Milletin kalbi Meclis devredışı

Bediüzzaman meşrutiyetin Sultan İkinci Abdülhamid tarafından 23.7.1908 gecesi ikinci kez ilan edilişinden üç gün sonra Sultanahmet Meydanında düzenlenen mitingde irad ettiği "Hürriyete hitap" nutkunda Meclisi "milletin kalbi" olarak nitelemişti.

"Ümmetin fikri" olan meşveret-i şer'iye ile "medeniyetin kılıcı ve kuvveti" olan fikir hürriyetini vurgulayıp, yeni girilen çağın eskiye göre çok farklı hale gelen şartlarında devleti taşıyabilecek üçlü sacayağını böyle ifade etmişti:

Meclis, meşveret, fikir hürriyeti.

Osmanlı Meclis-i Meb'usan'ı 23 Nisan 1920'de görevini Ankara'da kurulan Büyük Millet Meclisine devretti.
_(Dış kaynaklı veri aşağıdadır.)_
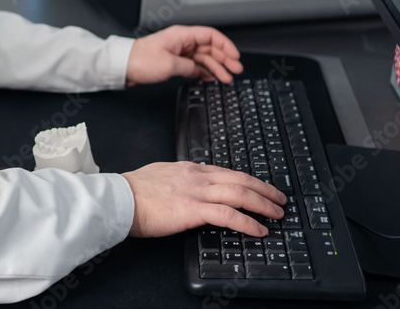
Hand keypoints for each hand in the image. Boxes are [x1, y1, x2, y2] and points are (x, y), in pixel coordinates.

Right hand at [121, 162, 286, 237]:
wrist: (119, 198)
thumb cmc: (133, 191)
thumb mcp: (160, 176)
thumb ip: (177, 179)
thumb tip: (186, 188)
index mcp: (189, 169)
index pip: (227, 172)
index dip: (248, 180)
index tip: (259, 188)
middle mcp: (197, 176)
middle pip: (241, 179)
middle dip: (265, 189)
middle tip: (280, 199)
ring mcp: (196, 191)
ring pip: (240, 193)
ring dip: (263, 204)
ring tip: (277, 214)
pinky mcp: (193, 209)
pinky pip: (229, 215)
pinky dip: (248, 223)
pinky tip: (259, 230)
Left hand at [126, 25, 242, 85]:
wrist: (122, 67)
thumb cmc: (140, 61)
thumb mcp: (169, 65)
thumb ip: (189, 67)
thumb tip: (200, 70)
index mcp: (182, 36)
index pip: (211, 36)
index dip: (226, 46)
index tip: (236, 57)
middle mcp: (182, 42)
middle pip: (210, 48)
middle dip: (225, 59)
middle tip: (236, 70)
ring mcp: (178, 52)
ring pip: (203, 58)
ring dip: (216, 68)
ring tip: (227, 78)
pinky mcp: (174, 61)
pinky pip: (194, 65)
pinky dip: (203, 72)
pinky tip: (211, 78)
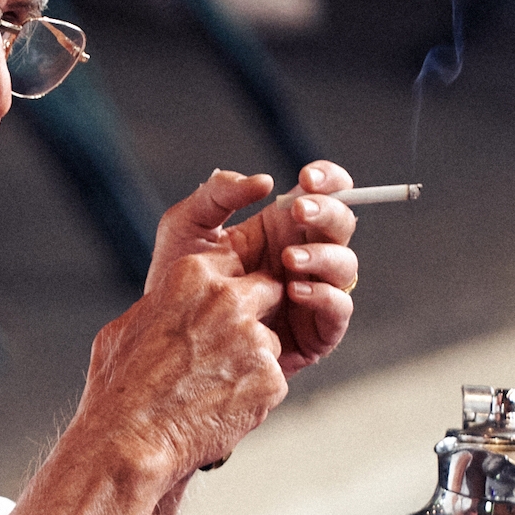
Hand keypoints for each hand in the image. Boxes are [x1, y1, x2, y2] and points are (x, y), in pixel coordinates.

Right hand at [79, 245, 288, 478]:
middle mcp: (229, 301)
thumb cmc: (120, 387)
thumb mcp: (128, 326)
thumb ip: (163, 304)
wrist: (130, 441)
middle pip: (267, 291)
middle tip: (231, 343)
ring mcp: (254, 340)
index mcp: (192, 277)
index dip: (228, 288)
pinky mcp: (271, 380)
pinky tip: (218, 407)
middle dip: (257, 312)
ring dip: (252, 360)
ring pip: (269, 342)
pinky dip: (252, 394)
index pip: (234, 264)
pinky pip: (270, 380)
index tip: (220, 307)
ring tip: (211, 387)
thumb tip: (171, 303)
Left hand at [145, 161, 357, 377]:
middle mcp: (304, 256)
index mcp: (281, 227)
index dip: (329, 179)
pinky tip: (293, 290)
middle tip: (298, 211)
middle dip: (327, 211)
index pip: (323, 194)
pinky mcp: (315, 331)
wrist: (168, 337)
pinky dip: (323, 295)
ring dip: (323, 255)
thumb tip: (263, 181)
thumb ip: (217, 194)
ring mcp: (313, 292)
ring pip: (345, 265)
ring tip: (287, 258)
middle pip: (341, 224)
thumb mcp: (187, 226)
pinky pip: (339, 309)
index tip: (307, 177)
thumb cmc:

Millî Mücadeleyi zaferle sonuçlandıran BMM, Said Nursî'nin aktardığımız vurgularına en çok yaklaşan Meclis oldu.

Cuma namazı sonrası hatimler, dualar, tekbirler ve kurbanlarla açılan bu Mecliste millet ve vatan için bir araya gelen temsil kabiliyeti yüksek, farklı dünya görüşlerine sahip vekiller çok sesli, çoğulcu ve demokratik bir örnek ortaya koydular. Kısa zamanda uç vermeye başlayan diktatörlük eğilimlerine de karşı çıktılar.

Ama zaferin hemen akabinde bu demokratik yapı değişik taktiklerle tahrip ve diktatörlüğü engellemeye çalışan muhalif grup tasfiye edilip cumhuriyet adı altında bir tek parti rejimi kuruldu. Ve bu da şeflik rejimine dönüştü.

Tam 27 yıl bu rejimin ağır baskısıyla ezilen Türkiye, ancak 1950'de dış dinamiklerin zorlamasıyla çok partili sisteme geçebildi. Ama o da 1960, 1971 ve 1980 askerî darbeleriyle kesintiye uğratıldı. 27 Mayıs ve 12 Eylül'de Meclisin de kapatılması, demokrasi üzerindeki tahribatlarının daha ağır olmasına yol açtı.